> [Exercise details] Can you set down the lines in the items below word for word, everything from the line containing "subject; or" down to the line containing "Raphaël / Mancing Dolecules", both included? Leave the pictures out of your answer.

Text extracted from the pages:
===============

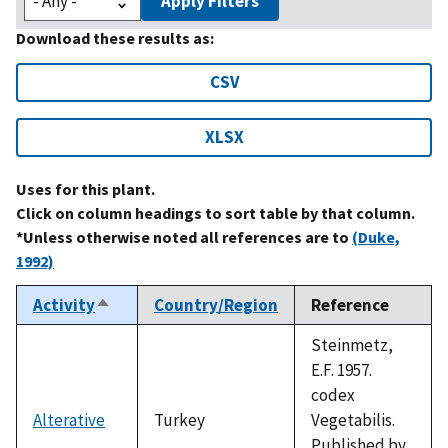
Apply Filters
Download these results as:
CSV
XLSX
Uses for this plant.
Click on column headings to sort table by that column.
*Unless otherwise noted all references are to
(Duke,
1992)
Activity
Country/Region
Reference
Sort
descending
Steinmetz,
E.F. 1957.
codex
Alterative
Turkey
Vegetabilis.
Published by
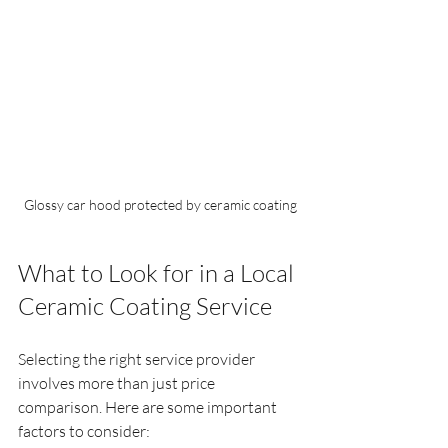
Glossy car hood protected by ceramic coating
What to Look for in a Local 
Ceramic Coating Service
Selecting the right service provider 
involves more than just price 
comparison. Here are some important 
factors to consider:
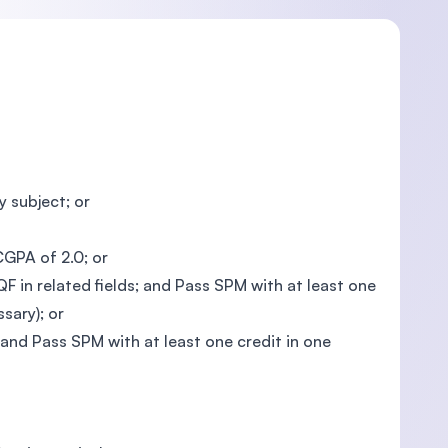
 subject; or
CGPA of 2.0; or
 in related fields; and Pass SPM with at least one
sary); or
; and Pass SPM with at least one credit in one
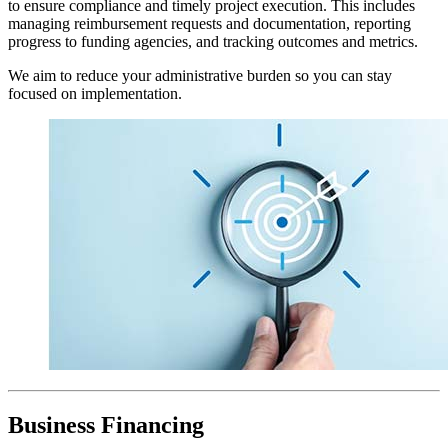
to ensure compliance and timely project execution. This includes
managing reimbursement requests and documentation, reporting
progress to funding agencies, and tracking outcomes and metrics.
We aim to reduce your administrative burden so you can stay
focused on implementation.
Business Financing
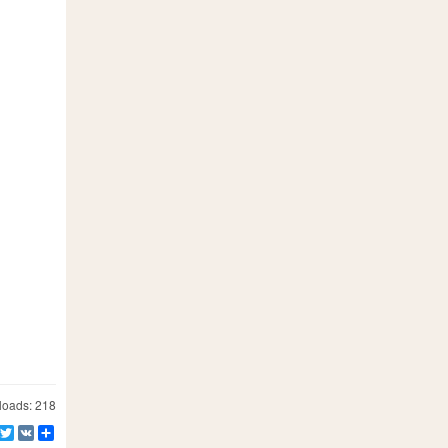
oads: 218
Facebook
Twitter
VK
Share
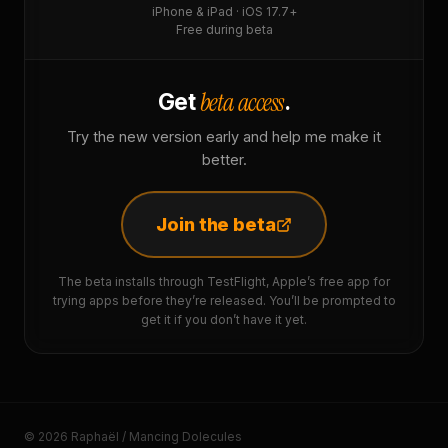
iPhone & iPad · iOS 17.7+
Free during beta
beta access
Get
.
Try the new version early and help me make it
better.
Join the beta
The beta installs through TestFlight, Apple’s free app for
trying apps before they’re released. You’ll be prompted to
get it if you don’t have it yet.
© 2026 Raphaël / Mancing Dolecules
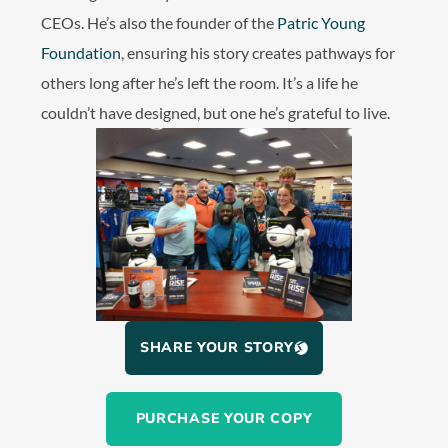
CEOs. He’s also the founder of the
Patric Young
Foundation
, ensuring his story creates pathways for
others long after he’s left the room. It’s a life he
couldn’t have designed, but one he’s grateful to live.
SHARE YOUR STORY
PURCHASE YOUR COPY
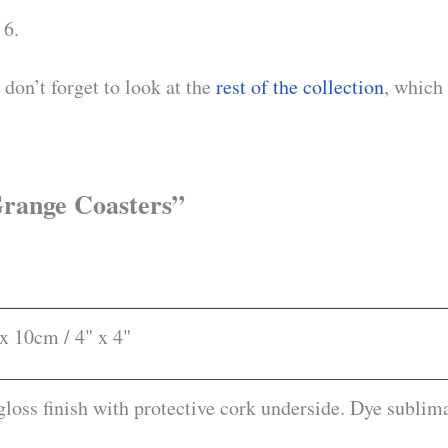
 6.
don’t forget to look at the
rest of the collection
, which
 Grange Coasters”
x 10cm / 4" x 4"
loss finish with protective cork underside. Dye sublima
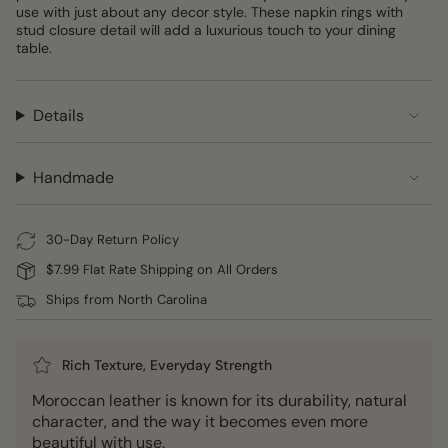
use with just about any decor style. These napkin rings with
stud closure detail will add a luxurious touch to your dining
table.
Details
Handmade
30-Day Return Policy
$7.99 Flat Rate Shipping on All Orders
Ships from North Carolina
Rich Texture, Everyday Strength
Moroccan leather is known for its durability, natural
character, and the way it becomes even more
beautiful with use.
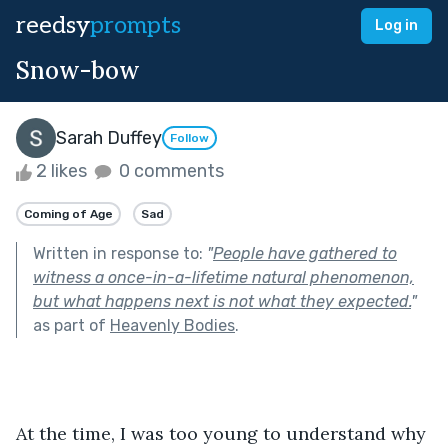
reedsy
prompts
Log in
Snow-bow
Sarah Duffey
Follow
2 likes
0 comments
Coming of Age
Sad
Written in response to:
"
People have gathered to
witness a once-in-a-lifetime natural phenomenon,
but what happens next is not what they expected.
"
as part of
Heavenly Bodies
.
At the time, I was too young to understand why 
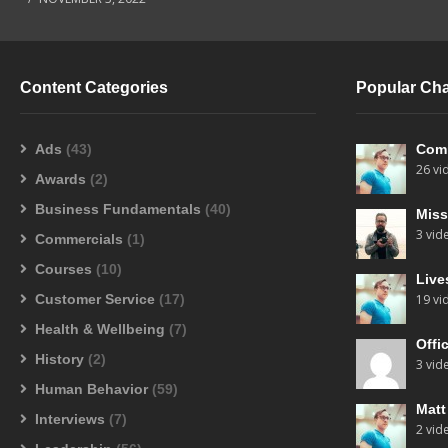
Content Categories
Popular Ch
Ads
(43)
Com
26 vi
Awards
(2)
Business Fundamentals
(40)
Miss
3 vid
Commercials
(1)
Courses
(10)
Live
Customer Service
(17)
19 vi
Health & Wellbeing
(7)
Offi
History
(2)
3 vid
Human Behavior
(59)
Mat
Interviews
(7)
2 vid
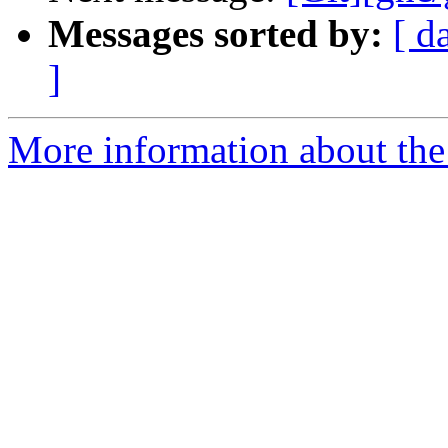
Messages sorted by:
[ d
]
More information about the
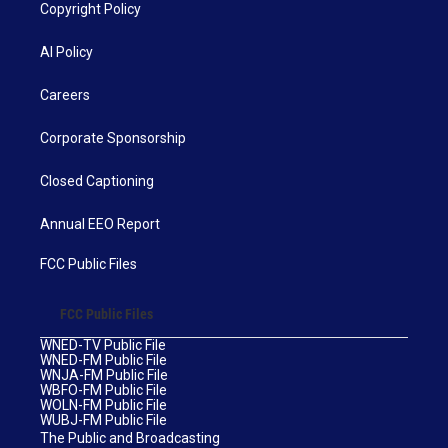
Copyright Policy
AI Policy
Careers
Corporate Sponsorship
Closed Captioning
Annual EEO Report
FCC Public Files
FCC Public Files
WNED-TV Public File
WNED-FM Public File
WNJA-FM Public File
WBFO-FM Public File
WOLN-FM Public File
WUBJ-FM Public File
The Public and Broadcasting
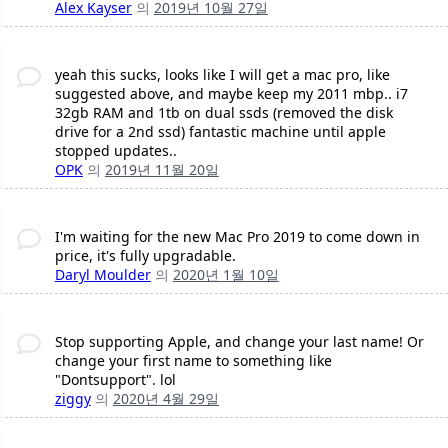
Alex Kayser
의
2019년 10월 27일
yeah this sucks, looks like I will get a mac pro, like
suggested above, and maybe keep my 2011 mbp.. i7
32gb RAM and 1tb on dual ssds (removed the disk
drive for a 2nd ssd) fantastic machine until apple
stopped updates..
OPK
의
2019년 11월 20일
I'm waiting for the new Mac Pro 2019 to come down in
price, it's fully upgradable.
Daryl Moulder
의
2020년 1월 10일
Stop supporting Apple, and change your last name! Or
change your first name to something like
"Dontsupport". lol
ziggy
의
2020년 4월 29일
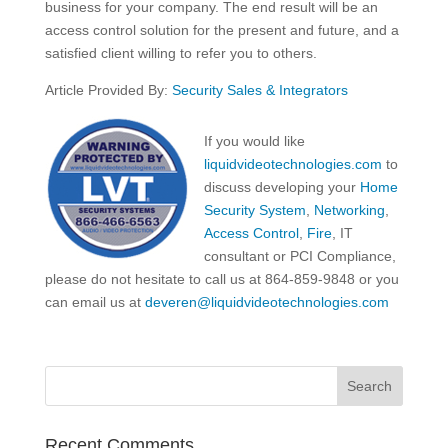
business for your company. The end result will be an
access control solution for the present and future, and a
satisfied client willing to refer you to others.
Article Provided By:
Security Sales & Integrators
If you would like
liquidvideotechnologies.com
to
discuss developing your
Home
Security System
,
Networking
,
Access Control
,
Fire
, IT
consultant or PCI Compliance,
please do not hesitate to call us at 864-859-9848 or you
can email us at
deveren@liquidvideotechnologies.com
Recent Comments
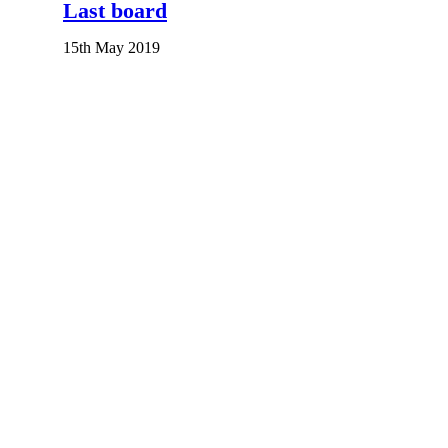
Last board
15th May 2019
An Honourable Push
2nd September 2023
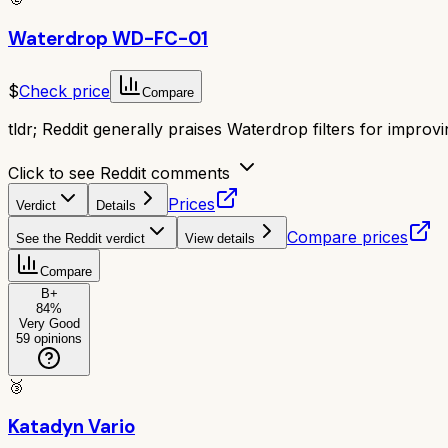
Waterdrop WD-FC-01
$
Check price
Compare
tldr;
Reddit generally praises Waterdrop filters for improvi
Click to see Reddit comments
Prices
Verdict
Details
Compare prices
See the Reddit verdict
View details
Compare
B+
84
%
Very Good
59
opinions
🥉
Katadyn Vario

===============

> [Finished exercise]
 subject; or
CGPA of 2.0; or
 in related fields; and Pass SPM with at least one
sary); or
; and Pass SPM with at least one credit in one
to ensure compliance and timely project execution. This includes
managing reimbursement requests and documentation, reporting
progress to funding agencies, and tracking outcomes and metrics.
We aim to reduce your administrative burden so you can stay
focused on implementation.
Business Financing
oads: 218
Facebook
Twitter
VK
Share
iPhone & iPad · iOS 17.7+
Free during beta
beta access
Get
.
Try the new version early and help me make it
better.
Join the beta
The beta installs through TestFlight, Apple’s free app for
trying apps before they’re released. You’ll be prompted to
get it if you don’t have it yet.
© 2026 Raphaël / Mancing Dolecules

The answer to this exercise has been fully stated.